### Task brief
In the forum thread about the nppiTranspose size limit, what image dimensions did the reply test the transpose with?

### Excerpted passage
Do nppiTranspose have image size limit?

I found it do not work on image size more than 32Mib.

I don’t see any specific limit mentioned in the documentation. The size of the operation is governed by the oSrcROI parameter, which is an NppSize type, which contains two int quantities to indicate the horizontal and vertical size of the transpose operation. Therefore my assumption would be that you want to choose image dimensions that can be “safely” represented in int type, including the product of the horizontal and vertical dimension, i.e. as if you were indexing into it with a single index.

With that proviso, a transpose of dimensions 32,768x32,768 (which comes out to 1 GB of data, for one channel Npp8u image pixel type) seems to work properly for me:

# cat t250.cu
#include <npp.h>
#include <iostream>

const int idim=32768;
const int s = idim*idim;

int main(){

  Npp8u *h, *d, *o;
  h = new Npp8u[s];
  cudaMalloc(&d, sizeof(d[0])*s);
  cudaMalloc(&o, sizeof(o[0])*s);
  for (int i = 0; i < s; i++) h[i] = i%3;
  cudaMemcpy(d, h, s, cudaMemcpyHostToDevice);
  NppiSize ns = {idim, idim};
  NppStatus stat = nppiTranspose_8u_C1R(d, idim, o, idim, ns);
  if (stat != NPP_SUCCESS) std::cout << "Npp error: " << (int)stat << std::endl;
  cudaMemcpy(h, o, s, cudaMemcpyDeviceToHost);
  for (int i = 0; i < idim; i++)

### Stored data
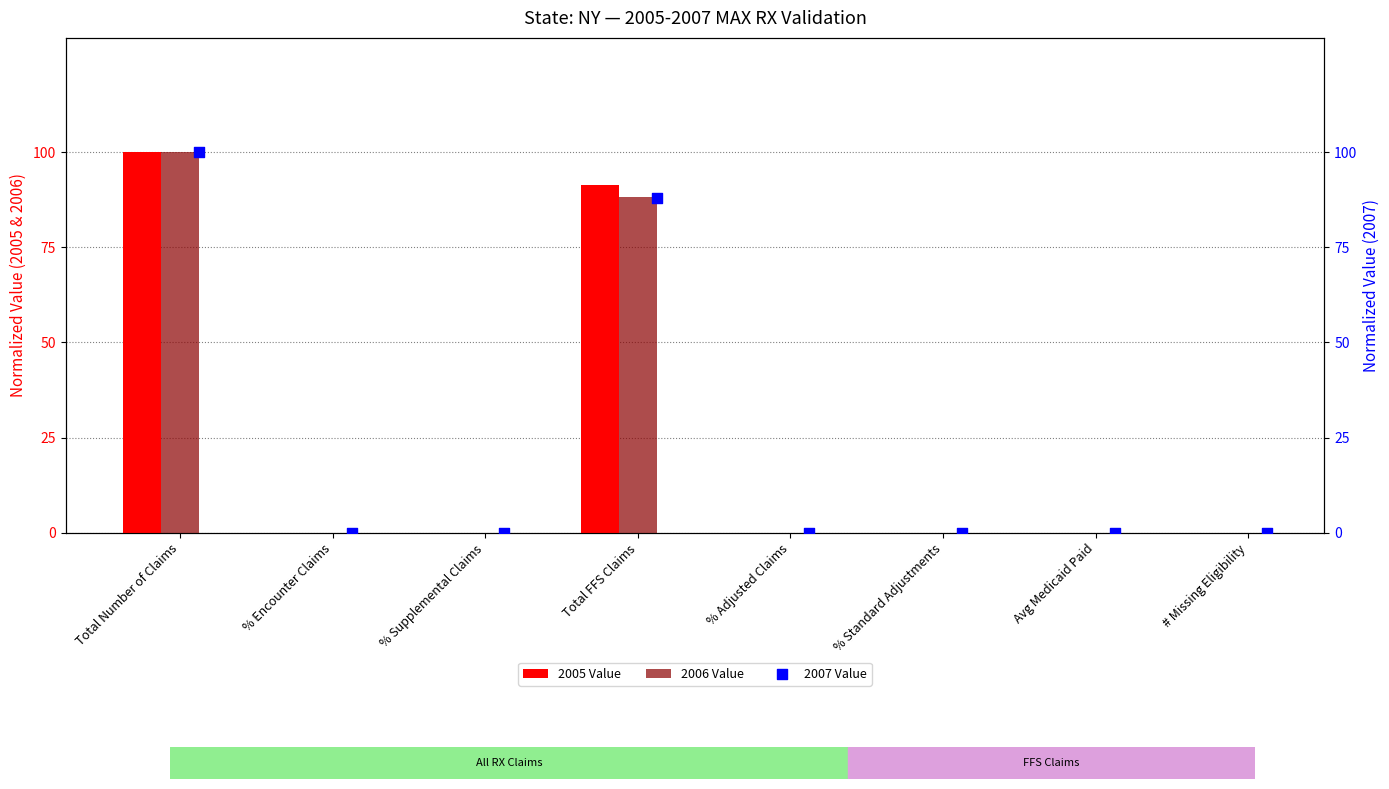

At how many categories does at least one series exceed 27?

2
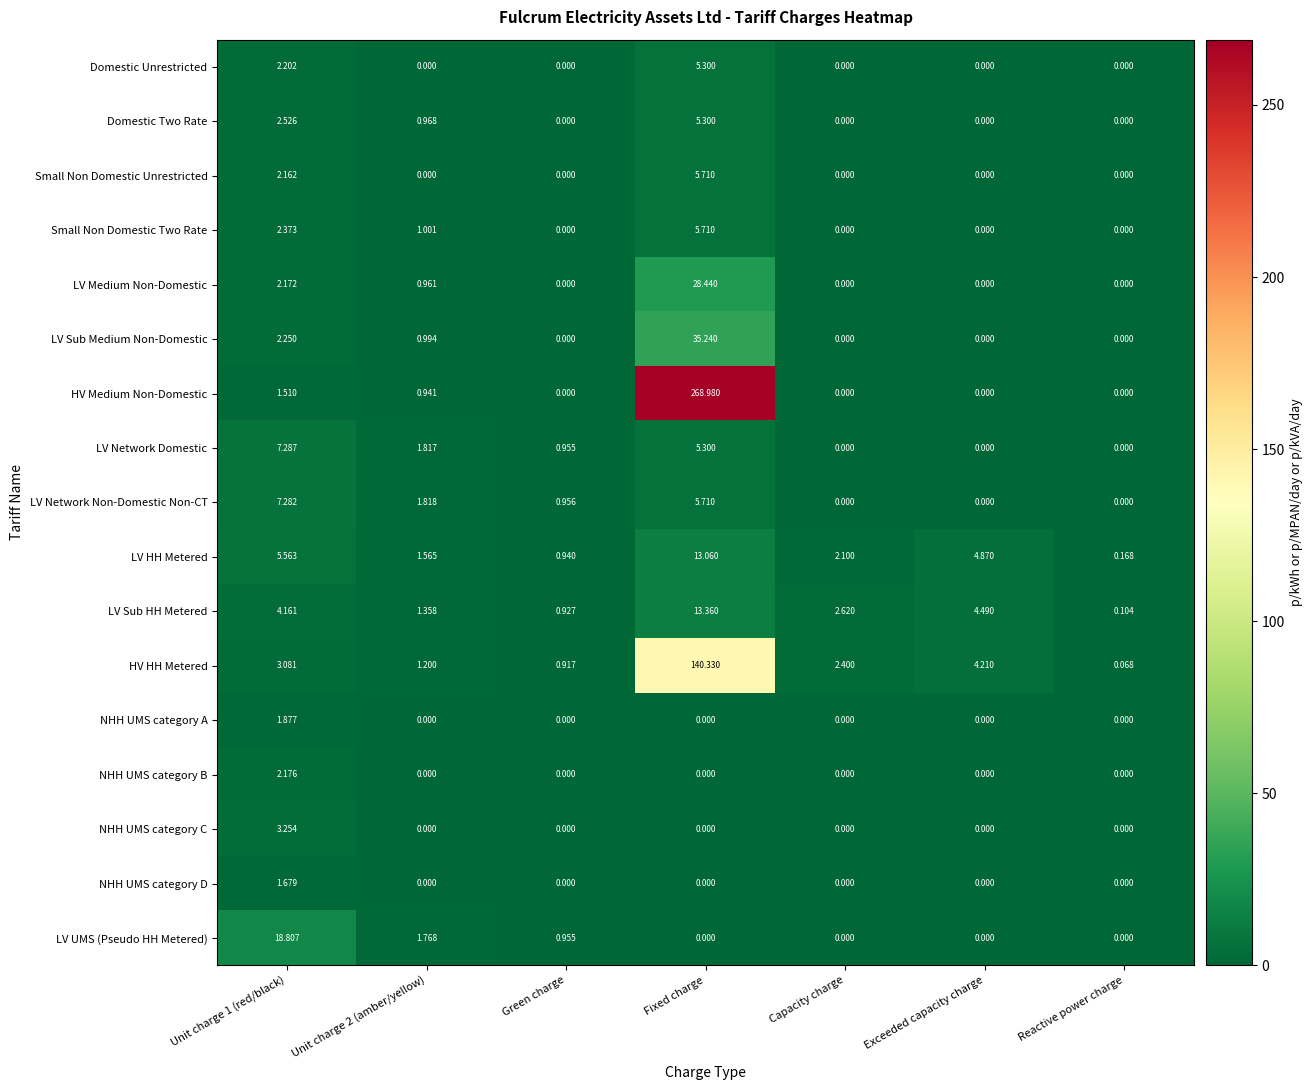

Between Fixed charge and Reactive power charge, which series saw the biggest shift?

HV Medium Non-Domestic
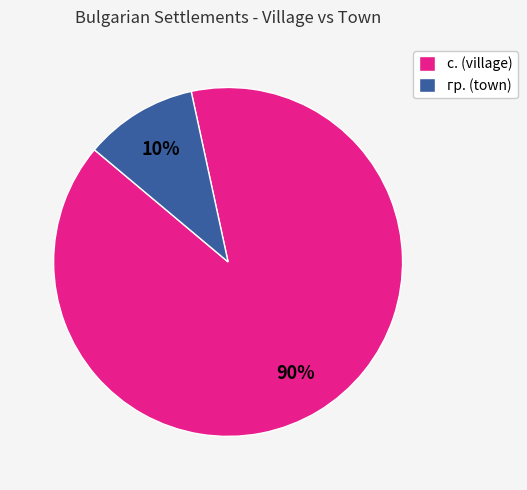

Do с. (village) and гр. (town) together represent more than half of the pie?

Yes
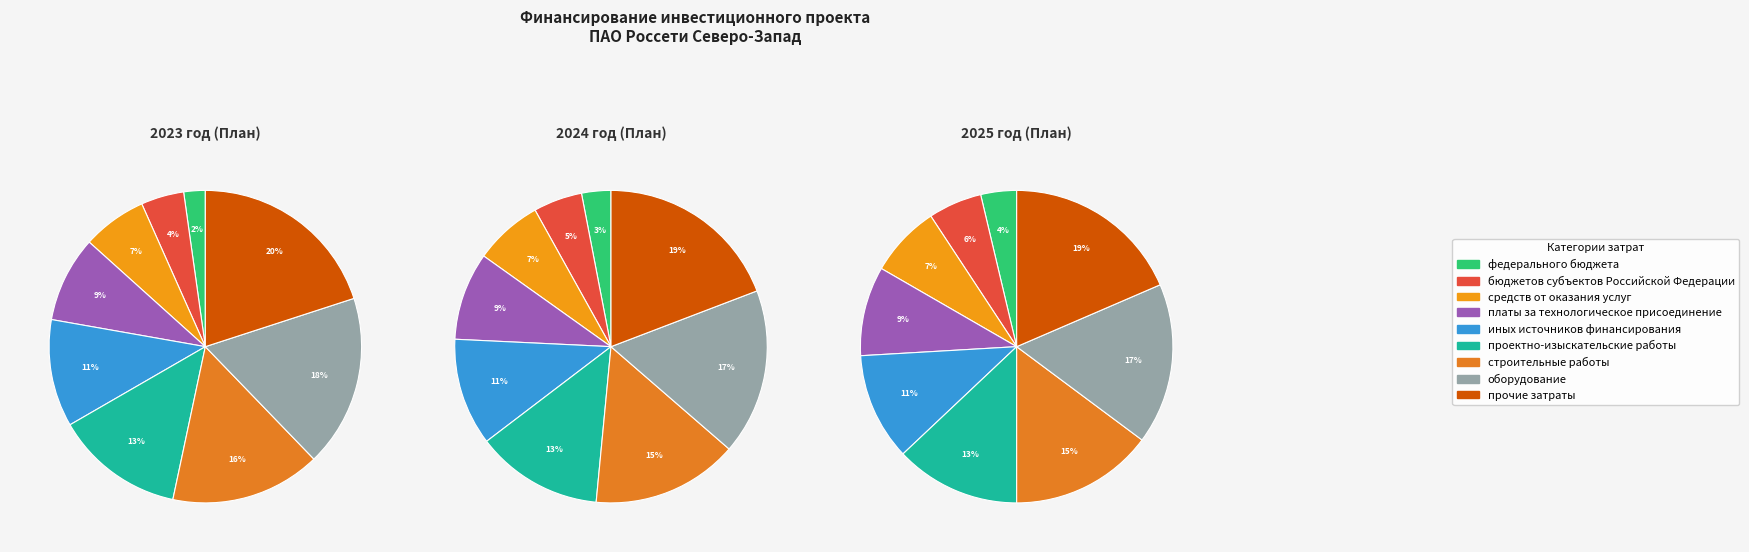

Is прочие затраты the majority of the pie?

No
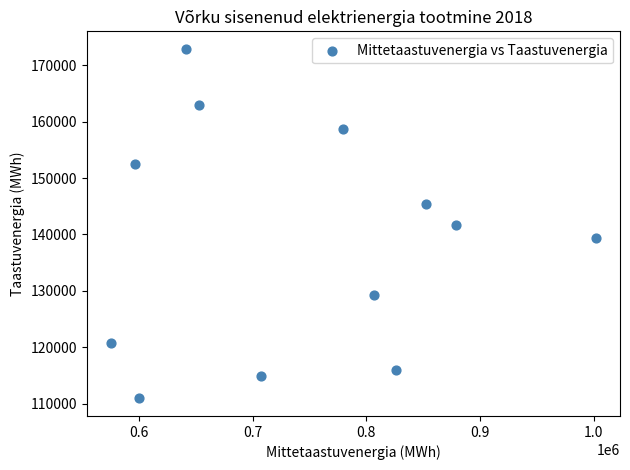

What is the average Y value?

138791.1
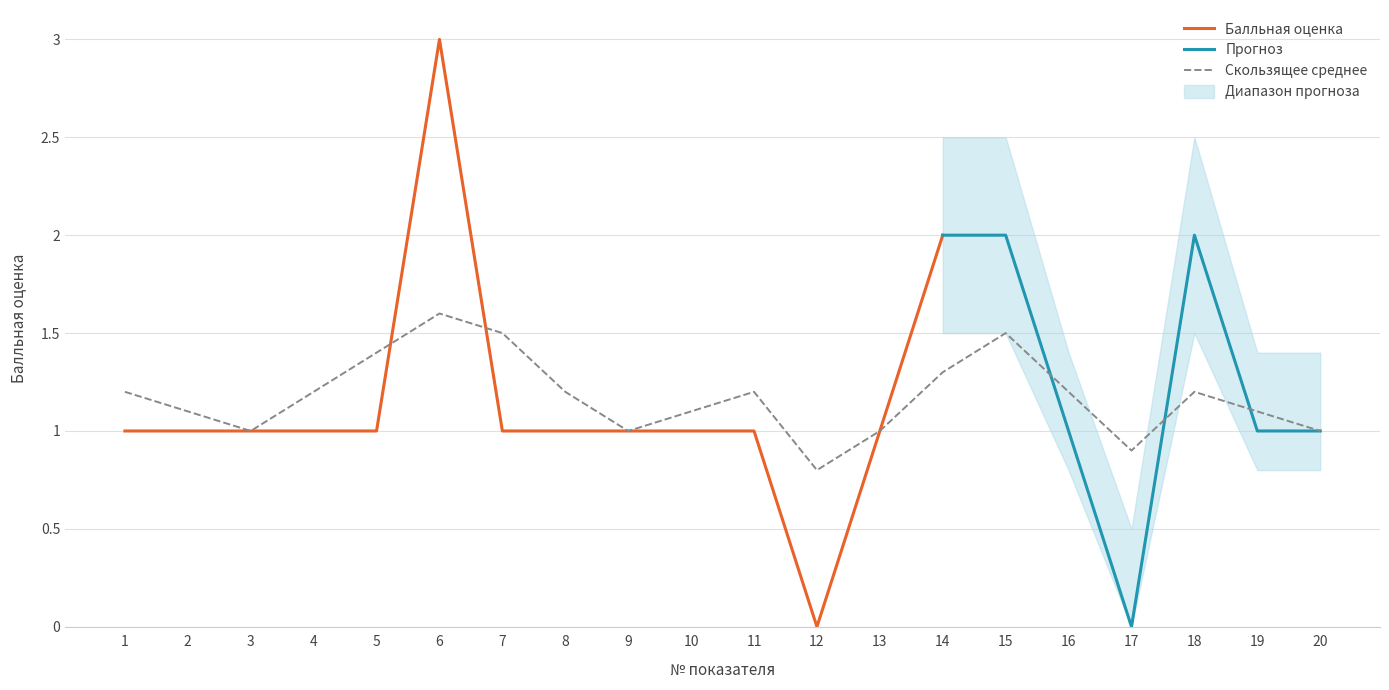

What is the lowest value of the Скользящее среднее series?

0.8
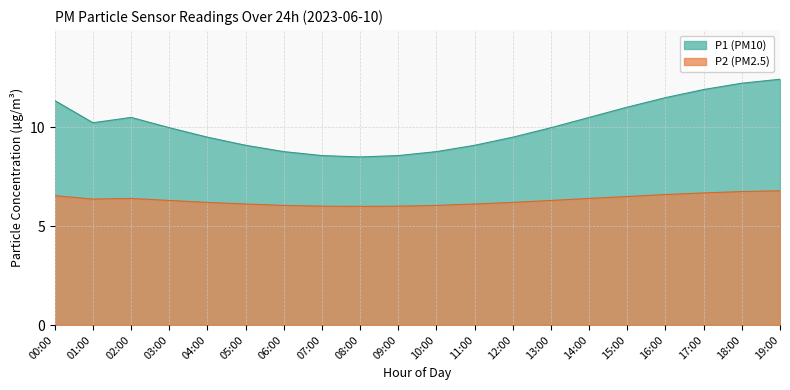

How many interior local valleys does the P2 series have?

2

### Task output
32,768x32,768